(Short-answer chart tasks)

>>>

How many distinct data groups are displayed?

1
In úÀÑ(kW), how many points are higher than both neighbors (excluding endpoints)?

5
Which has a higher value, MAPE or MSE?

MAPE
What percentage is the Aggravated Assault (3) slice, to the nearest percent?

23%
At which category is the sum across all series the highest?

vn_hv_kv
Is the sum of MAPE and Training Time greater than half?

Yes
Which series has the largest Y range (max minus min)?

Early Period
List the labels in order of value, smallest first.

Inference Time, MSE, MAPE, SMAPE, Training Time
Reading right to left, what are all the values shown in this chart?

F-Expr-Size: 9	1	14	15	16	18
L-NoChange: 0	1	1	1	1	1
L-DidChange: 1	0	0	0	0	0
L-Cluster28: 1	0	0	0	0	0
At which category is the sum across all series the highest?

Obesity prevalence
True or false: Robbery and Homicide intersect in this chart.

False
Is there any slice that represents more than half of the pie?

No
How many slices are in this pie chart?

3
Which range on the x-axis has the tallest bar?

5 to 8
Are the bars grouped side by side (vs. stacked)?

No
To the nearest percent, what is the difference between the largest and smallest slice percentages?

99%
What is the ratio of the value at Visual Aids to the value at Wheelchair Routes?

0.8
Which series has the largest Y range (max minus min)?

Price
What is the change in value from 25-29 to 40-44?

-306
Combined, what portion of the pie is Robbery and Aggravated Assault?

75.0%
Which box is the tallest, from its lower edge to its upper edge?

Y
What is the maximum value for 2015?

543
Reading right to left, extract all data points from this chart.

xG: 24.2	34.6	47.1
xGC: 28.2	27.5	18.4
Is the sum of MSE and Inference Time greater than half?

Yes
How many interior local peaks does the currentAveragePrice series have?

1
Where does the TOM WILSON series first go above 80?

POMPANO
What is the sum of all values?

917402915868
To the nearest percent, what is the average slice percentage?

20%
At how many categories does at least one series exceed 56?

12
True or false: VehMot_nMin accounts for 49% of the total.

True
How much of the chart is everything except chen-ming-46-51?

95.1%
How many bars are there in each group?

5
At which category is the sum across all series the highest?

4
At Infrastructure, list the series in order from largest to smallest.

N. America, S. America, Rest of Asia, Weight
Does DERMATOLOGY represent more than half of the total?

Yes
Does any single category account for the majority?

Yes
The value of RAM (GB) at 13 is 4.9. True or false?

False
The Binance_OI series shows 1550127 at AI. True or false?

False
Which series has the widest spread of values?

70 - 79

<<<

Rewrite all the lines above, switching "Reading right to left" to "Going from right to left" and leaving everything else unchanged.

How many distinct data groups are displayed?

1
In úÀÑ(kW), how many points are higher than both neighbors (excluding endpoints)?

5
Which has a higher value, MAPE or MSE?

MAPE
What percentage is the Aggravated Assault (3) slice, to the nearest percent?

23%
At which category is the sum across all series the highest?

vn_hv_kv
Is the sum of MAPE and Training Time greater than half?

Yes
Which series has the largest Y range (max minus min)?

Early Period
List the labels in order of value, smallest first.

Inference Time, MSE, MAPE, SMAPE, Training Time
Going from right to left, what are all the values shown in this chart?

F-Expr-Size: 9	1	14	15	16	18
L-NoChange: 0	1	1	1	1	1
L-DidChange: 1	0	0	0	0	0
L-Cluster28: 1	0	0	0	0	0
At which category is the sum across all series the highest?

Obesity prevalence
True or false: Robbery and Homicide intersect in this chart.

False
Is there any slice that represents more than half of the pie?

No
How many slices are in this pie chart?

3
Which range on the x-axis has the tallest bar?

5 to 8
Are the bars grouped side by side (vs. stacked)?

No
To the nearest percent, what is the difference between the largest and smallest slice percentages?

99%
What is the ratio of the value at Visual Aids to the value at Wheelchair Routes?

0.8
Which series has the largest Y range (max minus min)?

Price
What is the change in value from 25-29 to 40-44?

-306
Combined, what portion of the pie is Robbery and Aggravated Assault?

75.0%
Which box is the tallest, from its lower edge to its upper edge?

Y
What is the maximum value for 2015?

543
Going from right to left, extract all data points from this chart.

xG: 24.2	34.6	47.1
xGC: 28.2	27.5	18.4
Is the sum of MSE and Inference Time greater than half?

Yes
How many interior local peaks does the currentAveragePrice series have?

1
Where does the TOM WILSON series first go above 80?

POMPANO
What is the sum of all values?

917402915868
To the nearest percent, what is the average slice percentage?

20%
At how many categories does at least one series exceed 56?

12
True or false: VehMot_nMin accounts for 49% of the total.

True
How much of the chart is everything except chen-ming-46-51?

95.1%
How many bars are there in each group?

5
At which category is the sum across all series the highest?

4
At Infrastructure, list the series in order from largest to smallest.

N. America, S. America, Rest of Asia, Weight
Does DERMATOLOGY represent more than half of the total?

Yes
Does any single category account for the majority?

Yes
The value of RAM (GB) at 13 is 4.9. True or false?

False
The Binance_OI series shows 1550127 at AI. True or false?

False
Which series has the widest spread of values?

70 - 79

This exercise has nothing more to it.